What’s in this book? The fruit of forty years in Italy. But not written up as memoir. I’ve been that way before. Italian Neighbours. Italian Ways. I know the charm of the candid personal account, the bemused observer discovering Italy first hand. It’s fun. It has its authenticity. But after so long in this country, one wants to go deeper: get to the core of it, the pattern that underlies both the good and the bad, the wonderful human warmth of the place, its systematic cruelty.
We are told again and again that human experience is essentially the same the world over. Happiness. Suffering. It is not true. Or only in part. You don’t need to be long in Italy, looking for a job, sorting out your documents, dealing with your in-laws, colleagues, bank tellers, waiters, ticket inspectors, to understand that people behave differently here, expect different things of each other. But it takes many years to understand that they also rejoice differently, are sad in different ways, over different dramas.
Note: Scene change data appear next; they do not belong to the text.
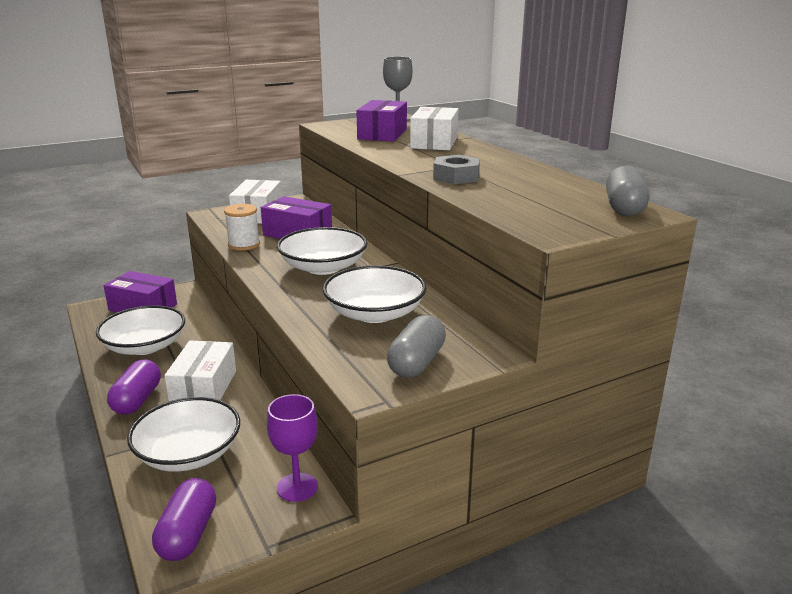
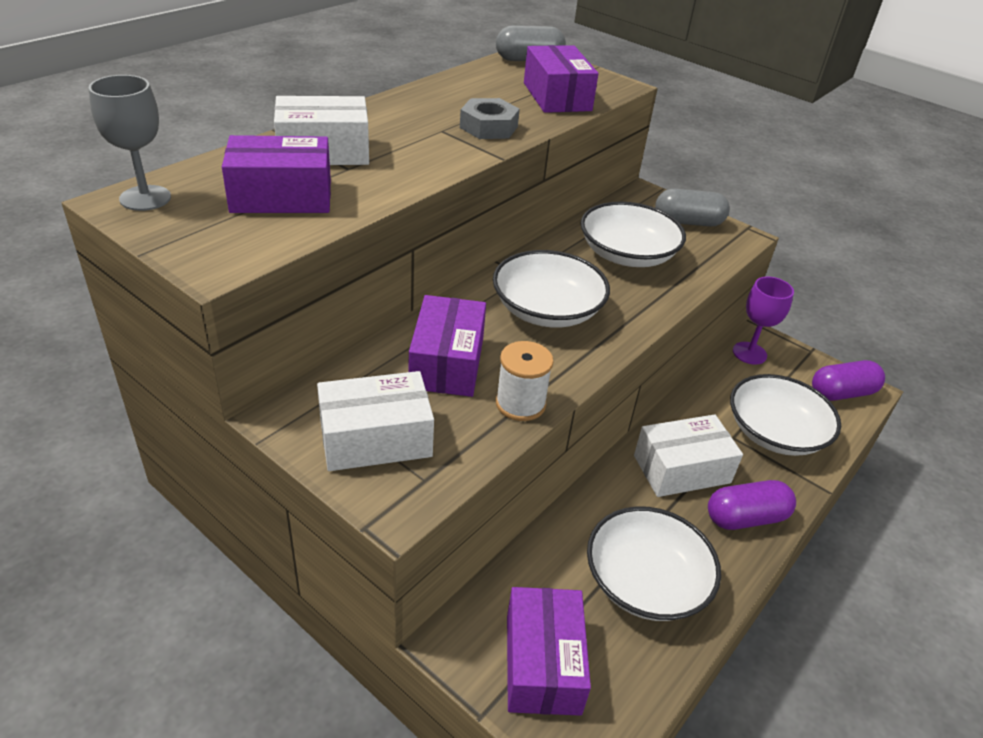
camera: 115 degrees left, 15 degrees up
(518, 204) = (557, 97): none -> purple box

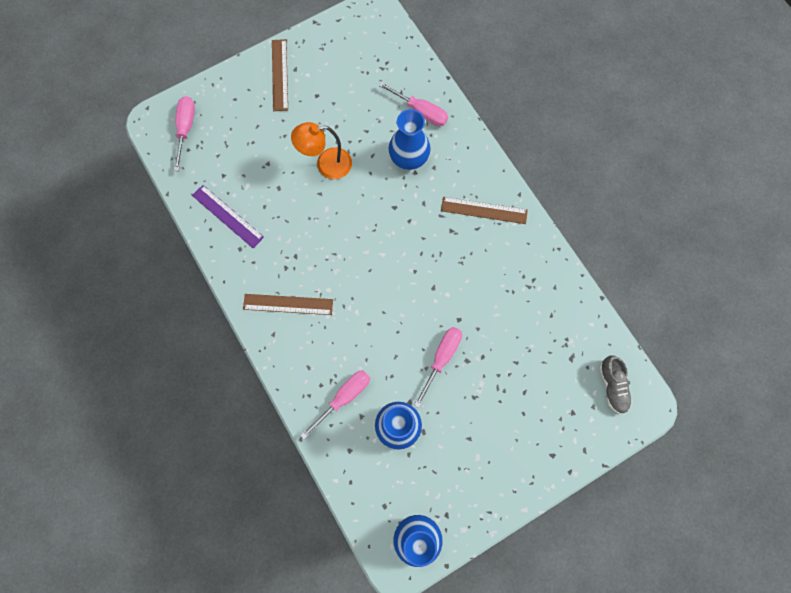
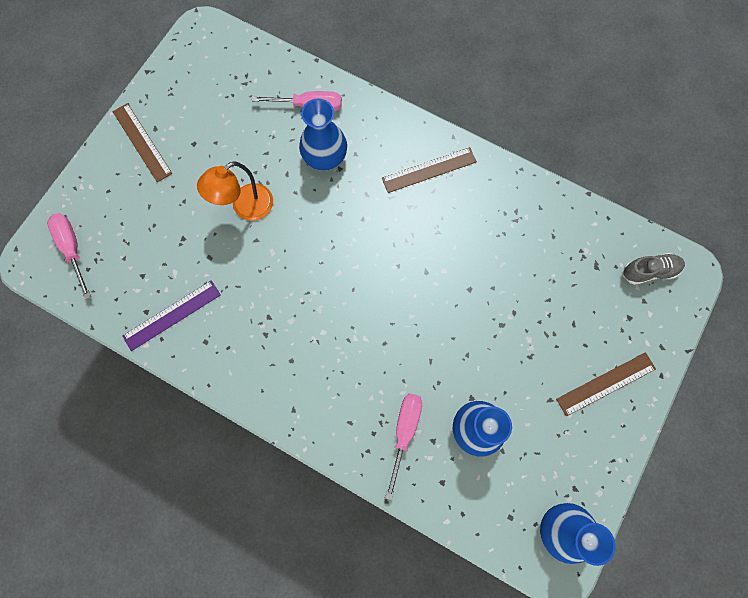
camera: 30 degrees left, 0 degrees up
(227, 216) = (172, 315): purple ruler -> purple ruler turned 45 degrees counterclockwise
(288, 304) = (290, 370): brown ruler -> brown ruler (605, 383)
(441, 358) = (476, 336): pink screwdriver -> none
(612, 386) = (649, 271): grey shoe -> grey shoe turned 60 degrees counterclockwise

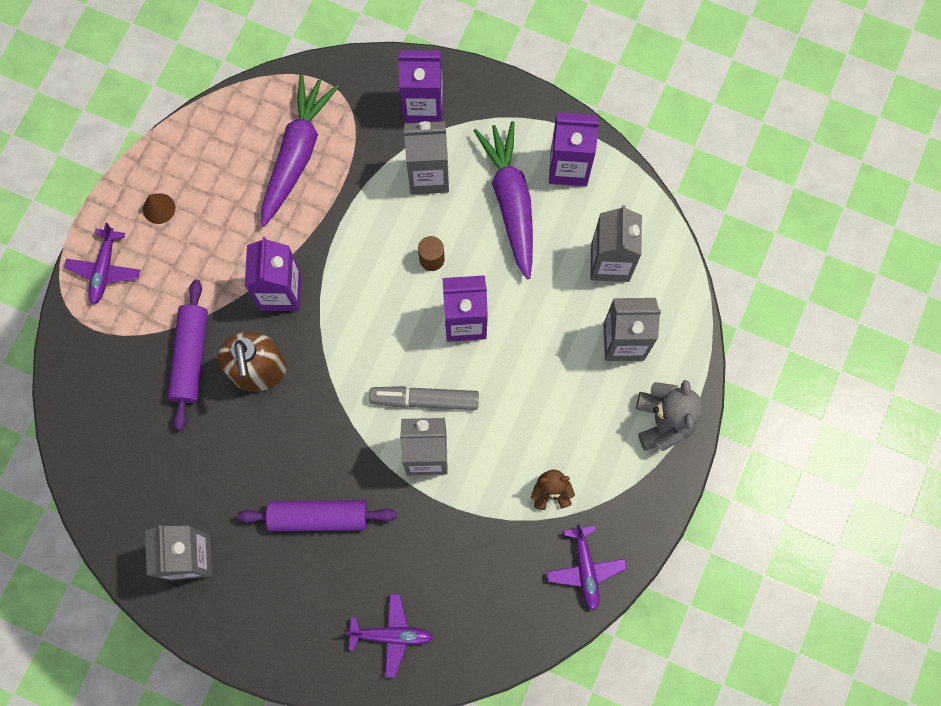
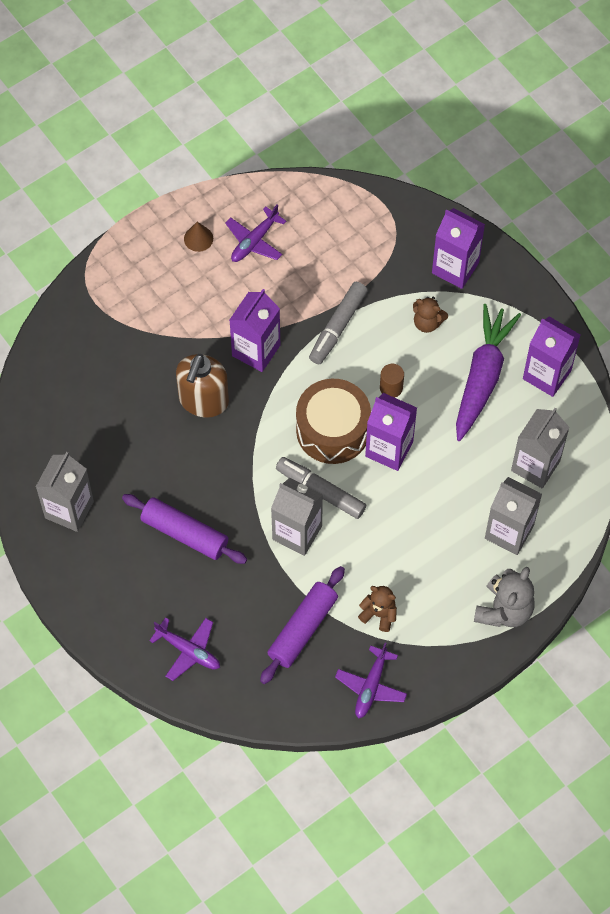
camera: 30 degrees right, 10 degrees down
(104, 270) = (129, 263): purple plane -> purple plane (254, 241)
(191, 357) = (157, 362): purple rolling pin -> purple rolling pin (302, 629)
(297, 154) = (331, 252): purple carrot -> none
(346, 226) = (337, 327): none -> grey marker
(401, 332) = (332, 430): none -> brown drum
(428, 175) = (427, 322): grey carton -> brown teddy bear

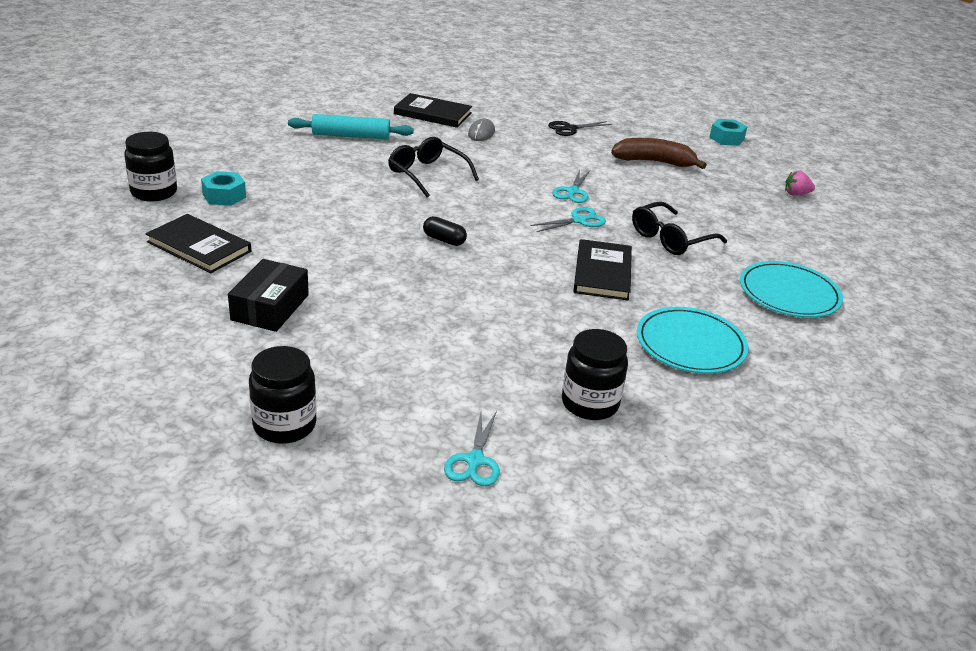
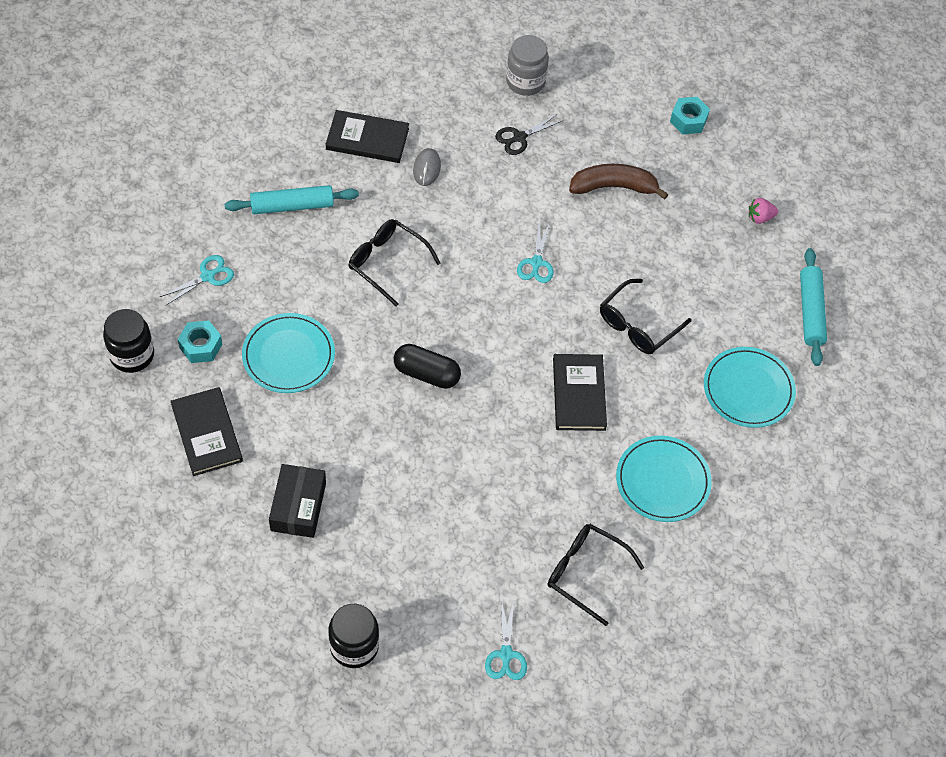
camera: 10 degrees left, 25 degrees up
(199, 247) = (207, 433): black book -> black book turned 45 degrees clockwise
(308, 212) = (288, 355): none -> turquoise plate
(444, 240) = (426, 373): black capsule -> black capsule, size x1.54
(579, 220) = (548, 313): turquoise scissors -> turquoise scissors (207, 276)
(581, 105) = (525, 82): none -> grey jar
(590, 403) = (585, 573): black jar -> black glasses
(853, 253) = (811, 311): none -> turquoise rolling pin

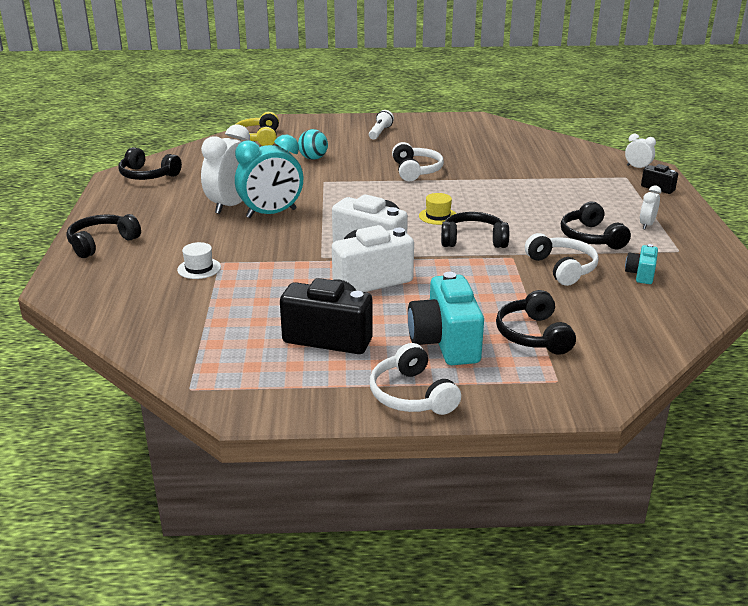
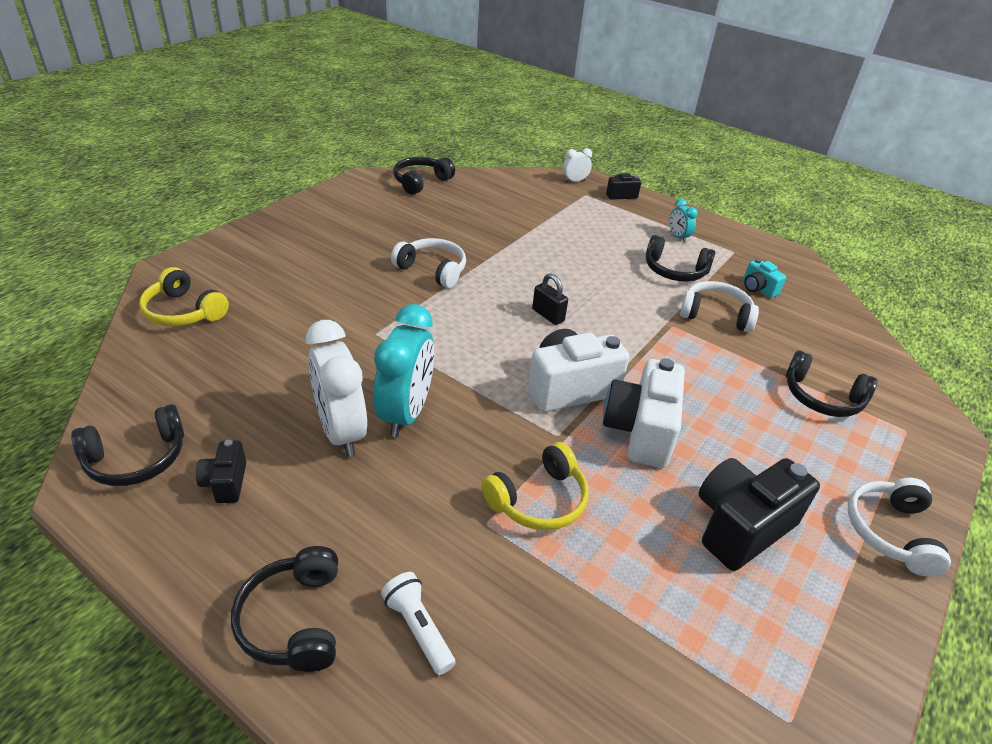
camera: 55 degrees left, 10 degrees up
(159, 197) = (226, 483): none -> black camera
(199, 268) = (483, 552): white hat -> none
(258, 269) = (538, 500): none -> yellow headphones
(313, 158) = (305, 308): turquoise ball -> none
(380, 132) = (309, 236): white flashlight -> white flashlight (418, 628)
(412, 395) = (890, 532): white headphones -> white headphones turned 90 degrees clockwise
(438, 216) = (548, 315): yellow hat -> black padlock
(445, 342) = (803, 454): turquoise camera -> none
(473, 240) = (619, 326): black headphones -> black headphones (421, 182)
(646, 225) = (678, 237): white clock -> turquoise clock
You realise this when you notice your own emotions shifting. It would be strange and rather depressing if I had not become to some degree Italian in my many years here. At this point you want to bring in other stories not strictly connected to your own. You want to make sense of it. And you feel you have the right. You have begun to understand the emotion of the young southerner in the north, the pride of the padrino who finds jobs for all his friends, the shame of feeling yourloved ones are unworthy, the resentment of the child who is excluded. You know what it’s like to be asked to pay a bribe, and the consequences of refusing, or agreeing. You hear others tell their stories and at last you see what’s at stake.
In short, this book has a richer dramatis personae than my other writing on Italy, so that the Italian comedy, divine or demonic, can be acted out. It does not restrict itself to what has been directly experienced. It’s true, there is an Englishman among the many Italians. He has a central role. Readers may feel that’s Parks, there he is. But I have taken the liberty of giving this man many experiences that are not mine. Sometimes the only way to pack a book with life is to superimpose one thing on another, fuse characters together, put imaginary situations and people side by side, so they can call to each other, and the reader can hear them calling. None of the characters described here are to be taken as portraits of this or that real life person.
Those odd stories we call myths and fables invite us to move into a new world of feeling, where everything is strange, but also strangely convincing. I am inviting you now to plunge into an Italian fable, to discover a new emotional landscape and become yourself, if only
momentarily perhaps, in the final climactic pages, Italian.